Participants comment

Menorah Park had 11 patients in the study who improved on all metrics, said Schwalberg.

Seth Vilensky, president and CEO of Montefiore, said eight of his facility’s residents were part of the study, which he acknowledged was a very small sample.

“We found with this care coordination intervention, we did see some reductions in hospitalizations, so residents having to go to the hospital, that was really one of the main outcomes we were interested in,” he said. “We wanted to keep people in our facility without having to use any higher levels of care, like the hospitals or emergency room.”
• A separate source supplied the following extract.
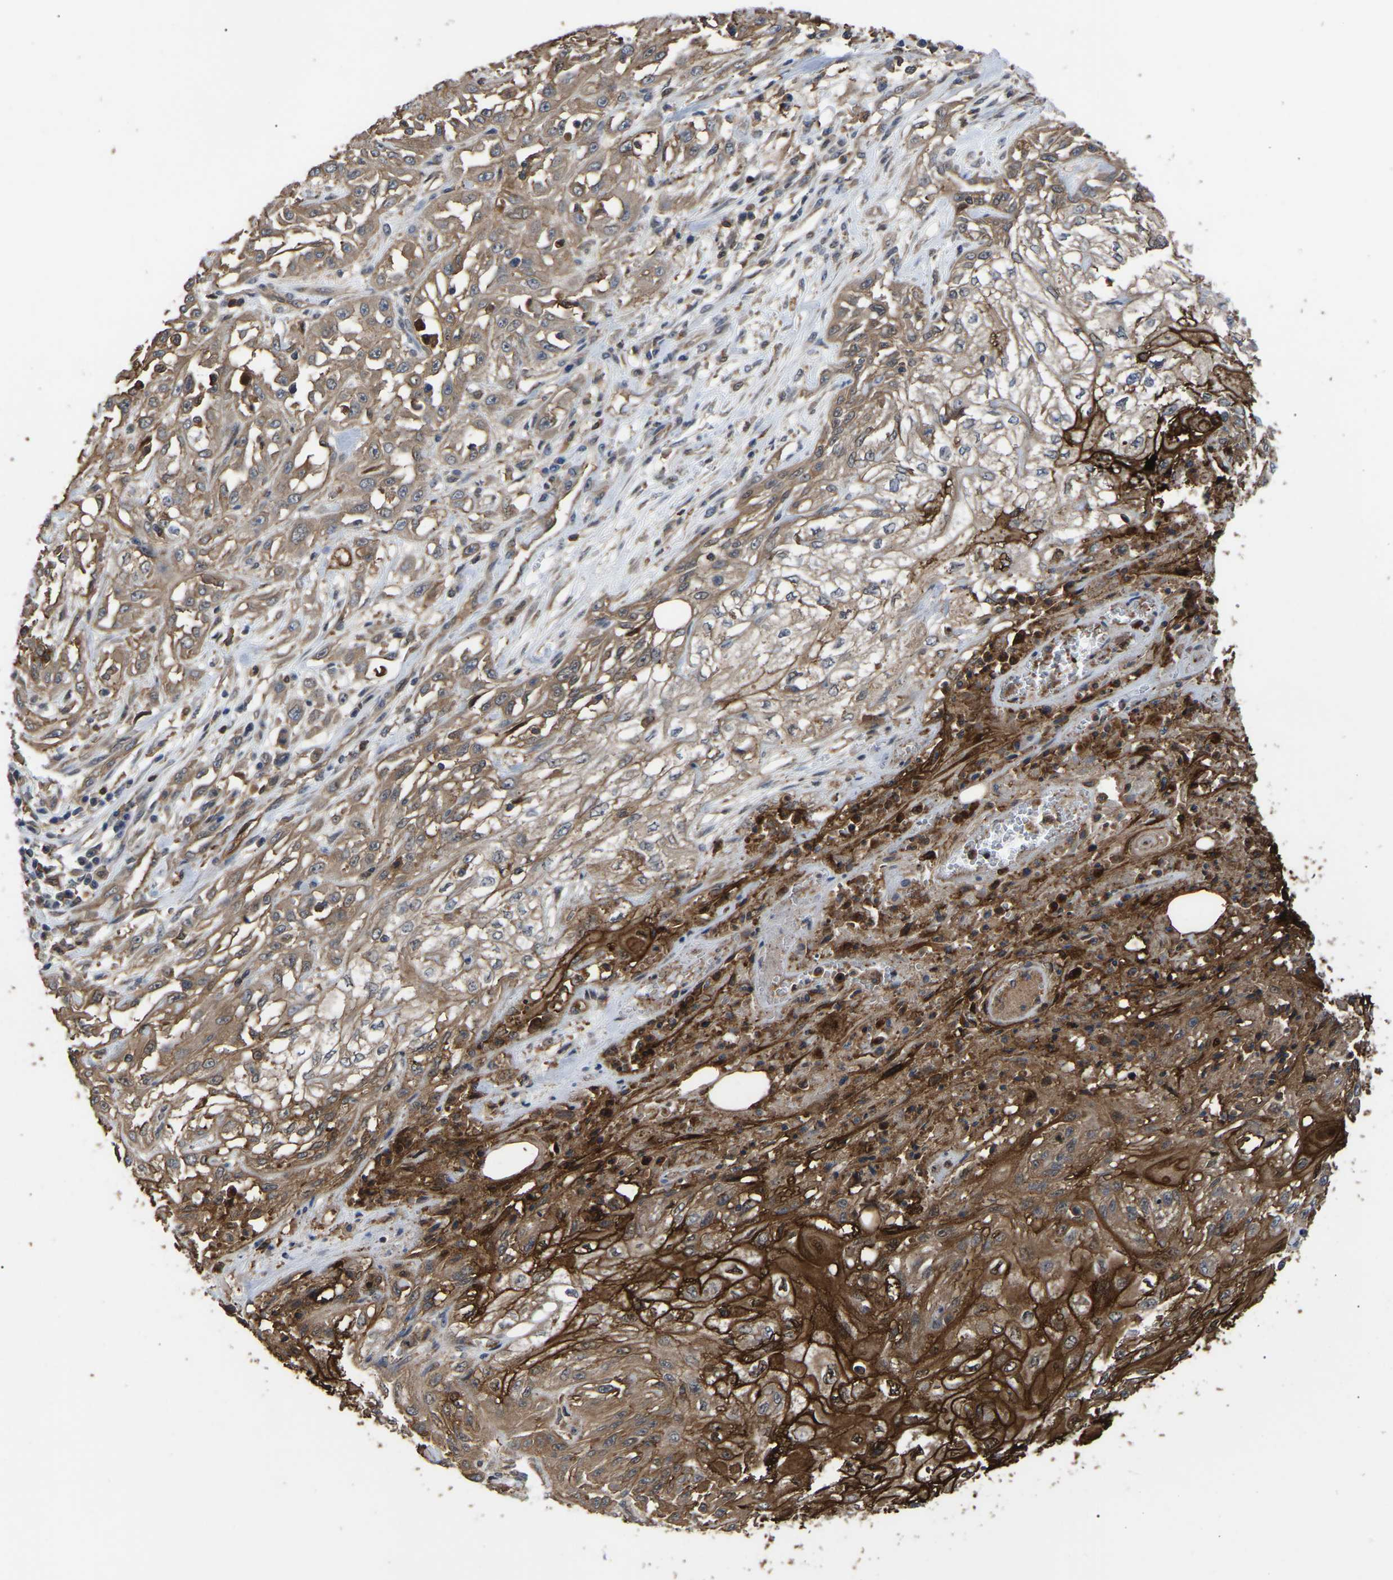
{"staining": {"intensity": "moderate", "quantity": ">75%", "location": "cytoplasmic/membranous"}, "tissue": "skin cancer", "cell_type": "Tumor cells", "image_type": "cancer", "snomed": [{"axis": "morphology", "description": "Squamous cell carcinoma, NOS"}, {"axis": "morphology", "description": "Squamous cell carcinoma, metastatic, NOS"}, {"axis": "topography", "description": "Skin"}, {"axis": "topography", "description": "Lymph node"}], "caption": "Skin cancer (metastatic squamous cell carcinoma) stained with a protein marker demonstrates moderate staining in tumor cells.", "gene": "CIT", "patient": {"sex": "male", "age": 75}}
Vilensky said there were some reductions in drug costs among the eight patients.

“What we would hope to do in the future would be to grow the number of participants in the pilot,” he said, adding that he would hope to participate in a larger study, “so we can really have some good data on the true outcomes.” 

Vilensky said Montefiore already held “huddles” around patient care.

“I think this closer monitoring of people who are high risk (is something) we will continue to do in our clinical practice in our facility,” he said. “It’s exciting to put more of the resources at the provider level at facilities like ours, where we really know the patients better than, say, the managed care companies or other agencies.”

Rachele Rosa, executive director for the Garfield Heights campus of Jennings Center for Older Adults, spoke of the study’s importance in terms of putting nursing homes at the forefront of their patients’ care.

“Everybody generally operates very siloed, so this was just a beautiful way to bring it all together,” she said, adding that the study allowed those in the pilot group to consider the following question: “How can we as a group work together a little bit more collaboratively … to really talk and talk about best practices and set standards that hopefully set standards for the nation in providing better care for the seniors that have pretty much allowed us to be where we are today?”

Mary Anne Foley, COO at the Jewish Association on Aging in Pittsburgh, said the six patients tracked at her facility improved on every metric, including reducing medications and lowering drug costs.

“Every nursing facility that takes medical-assistance patients loses money every day on the care that we provide,” she said. “We’re not paid the same for a medical-assistance person as we are for a Medicare (patient or a patient) under another third-party insurance. So, when you talk about doing things like improving care coordination, you’re doing that with the staff that you have that are taking care of all of your residents. 

“So, although this wasn’t burdensome to do a handful of our residents, without the ability to get some funding to do a larger scale pilot, I don’t know that any of the organizations that participated would be able to do it on a larger scale. We all believe that there’s a benefit here, and we believe that this could save money. However, what it means in saving that money, you need to be able to fund the project with the additional resources.”